*** MATERIAL FOR THIS TASK ***
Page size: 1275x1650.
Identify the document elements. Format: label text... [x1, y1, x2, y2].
*** End of MATERIAL FOR THIS TASK ***
*** MATERIAL FOR THIS TASK ***
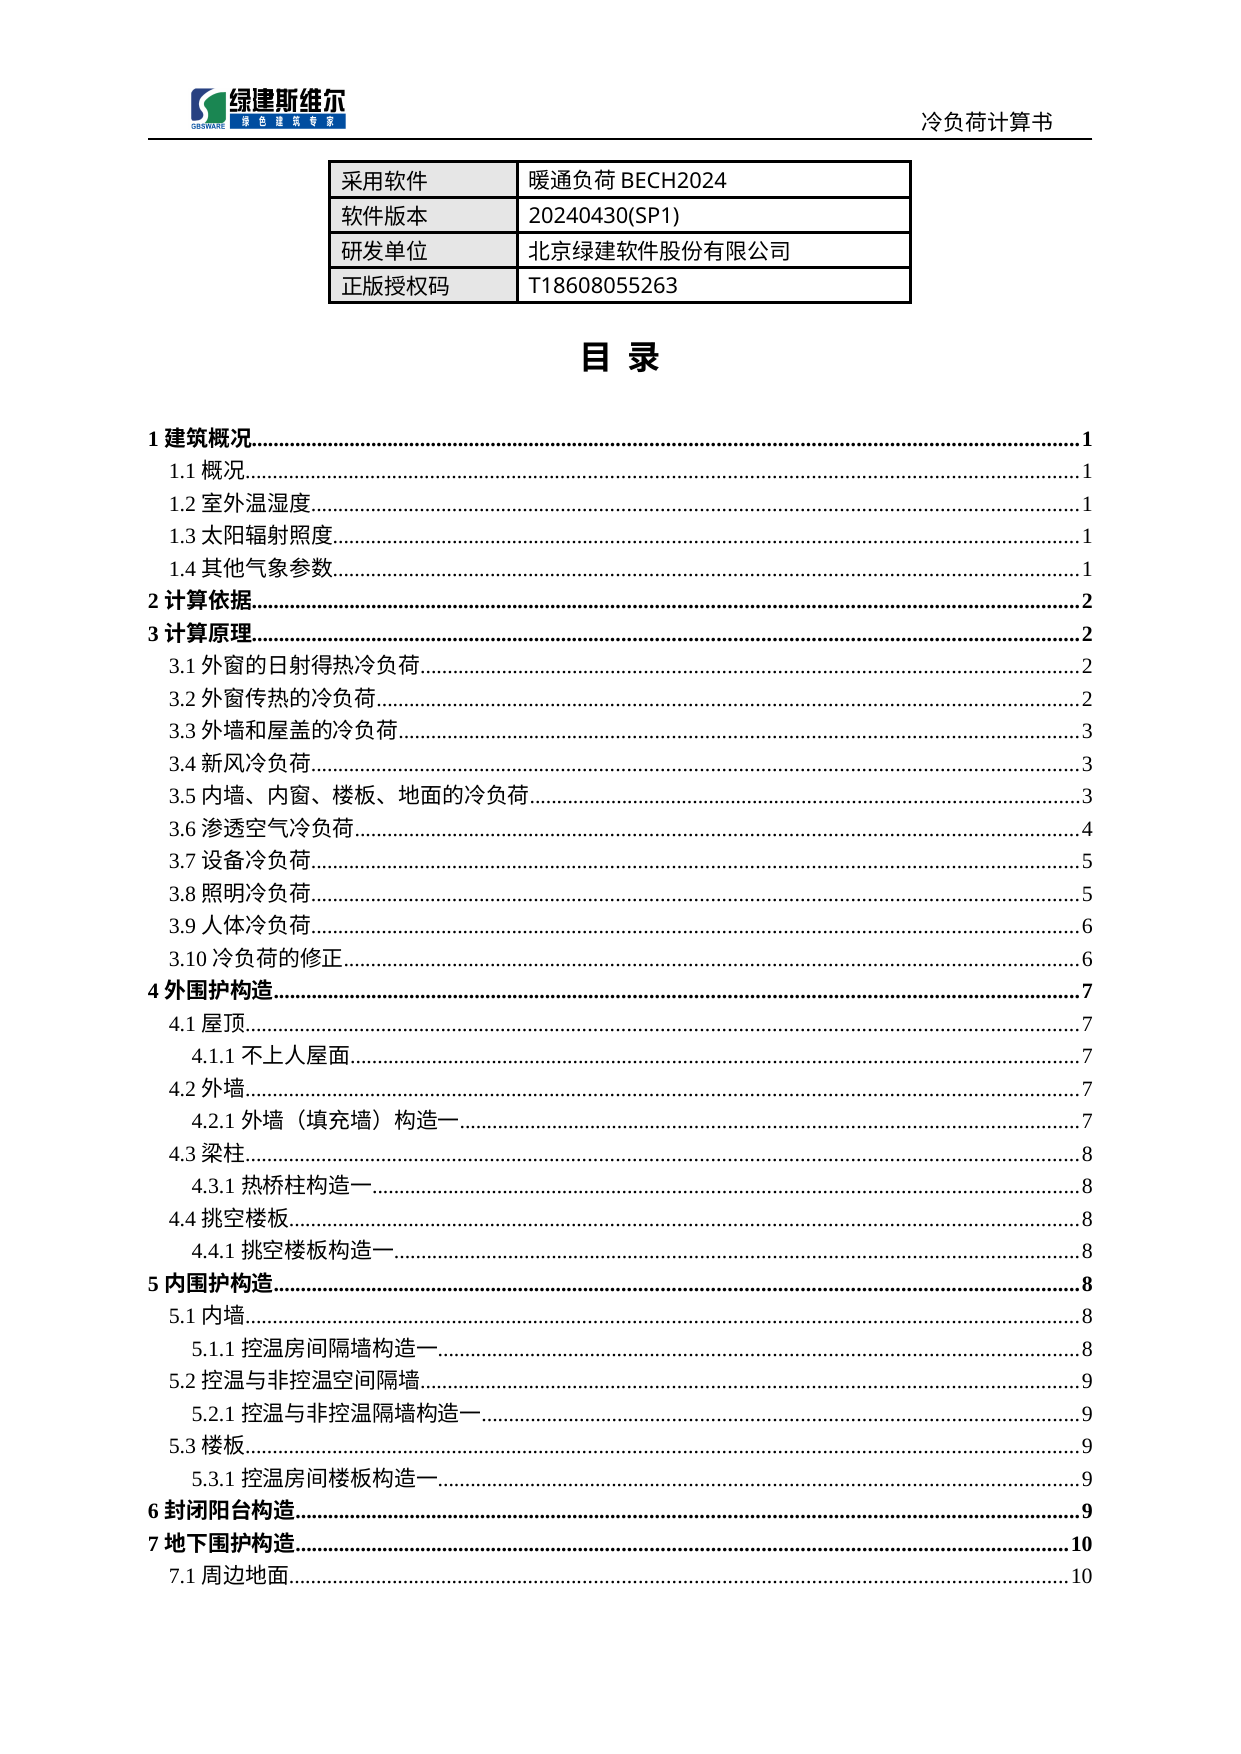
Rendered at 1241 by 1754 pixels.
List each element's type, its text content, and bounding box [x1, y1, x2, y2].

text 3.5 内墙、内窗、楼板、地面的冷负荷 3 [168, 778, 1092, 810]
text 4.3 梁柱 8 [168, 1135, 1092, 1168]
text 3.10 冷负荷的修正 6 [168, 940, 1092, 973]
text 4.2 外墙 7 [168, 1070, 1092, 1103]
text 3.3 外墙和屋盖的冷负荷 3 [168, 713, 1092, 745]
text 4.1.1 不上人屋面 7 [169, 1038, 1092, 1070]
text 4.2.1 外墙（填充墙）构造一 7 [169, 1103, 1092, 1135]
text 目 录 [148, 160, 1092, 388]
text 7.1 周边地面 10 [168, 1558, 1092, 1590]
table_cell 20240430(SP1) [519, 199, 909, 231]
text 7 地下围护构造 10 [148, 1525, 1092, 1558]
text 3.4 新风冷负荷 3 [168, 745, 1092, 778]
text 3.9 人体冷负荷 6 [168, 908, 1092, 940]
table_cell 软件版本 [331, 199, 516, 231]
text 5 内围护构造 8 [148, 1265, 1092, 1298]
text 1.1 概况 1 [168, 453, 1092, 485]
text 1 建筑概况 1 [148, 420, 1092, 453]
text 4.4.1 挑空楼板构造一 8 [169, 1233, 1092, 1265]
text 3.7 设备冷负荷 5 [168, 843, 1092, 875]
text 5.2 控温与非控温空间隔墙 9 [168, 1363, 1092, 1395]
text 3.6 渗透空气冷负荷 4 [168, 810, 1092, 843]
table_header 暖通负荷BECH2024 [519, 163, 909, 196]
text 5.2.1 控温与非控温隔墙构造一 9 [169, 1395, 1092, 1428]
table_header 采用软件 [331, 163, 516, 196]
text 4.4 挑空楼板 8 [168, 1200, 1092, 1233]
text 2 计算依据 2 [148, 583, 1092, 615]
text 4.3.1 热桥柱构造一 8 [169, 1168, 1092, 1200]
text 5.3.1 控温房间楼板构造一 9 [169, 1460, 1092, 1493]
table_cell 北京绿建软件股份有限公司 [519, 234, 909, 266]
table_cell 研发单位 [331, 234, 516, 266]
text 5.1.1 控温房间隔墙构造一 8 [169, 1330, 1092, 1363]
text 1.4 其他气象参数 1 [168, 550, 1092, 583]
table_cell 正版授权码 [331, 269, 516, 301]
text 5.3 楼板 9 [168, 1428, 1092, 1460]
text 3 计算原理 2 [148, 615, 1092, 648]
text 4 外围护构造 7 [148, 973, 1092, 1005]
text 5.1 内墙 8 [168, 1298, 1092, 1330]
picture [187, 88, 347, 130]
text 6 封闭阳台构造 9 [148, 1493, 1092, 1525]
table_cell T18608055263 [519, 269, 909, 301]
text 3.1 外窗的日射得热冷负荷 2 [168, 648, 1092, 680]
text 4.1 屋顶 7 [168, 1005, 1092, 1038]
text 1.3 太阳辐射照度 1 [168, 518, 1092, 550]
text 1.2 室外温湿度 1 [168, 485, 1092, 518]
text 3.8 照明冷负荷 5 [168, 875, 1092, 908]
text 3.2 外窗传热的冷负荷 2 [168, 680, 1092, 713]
*** End of MATERIAL FOR THIS TASK ***
EXERCISE OBJECTIVE
Copy out the lines above exactly, beginning at the one that contains "Page size: 1275x1650." and ending at the one that contains "Identify the document".

WRITTEN REPLY
Page size: 1275x1650.
Identify the document elements. Format: label text... [x1, y1, x2, y2].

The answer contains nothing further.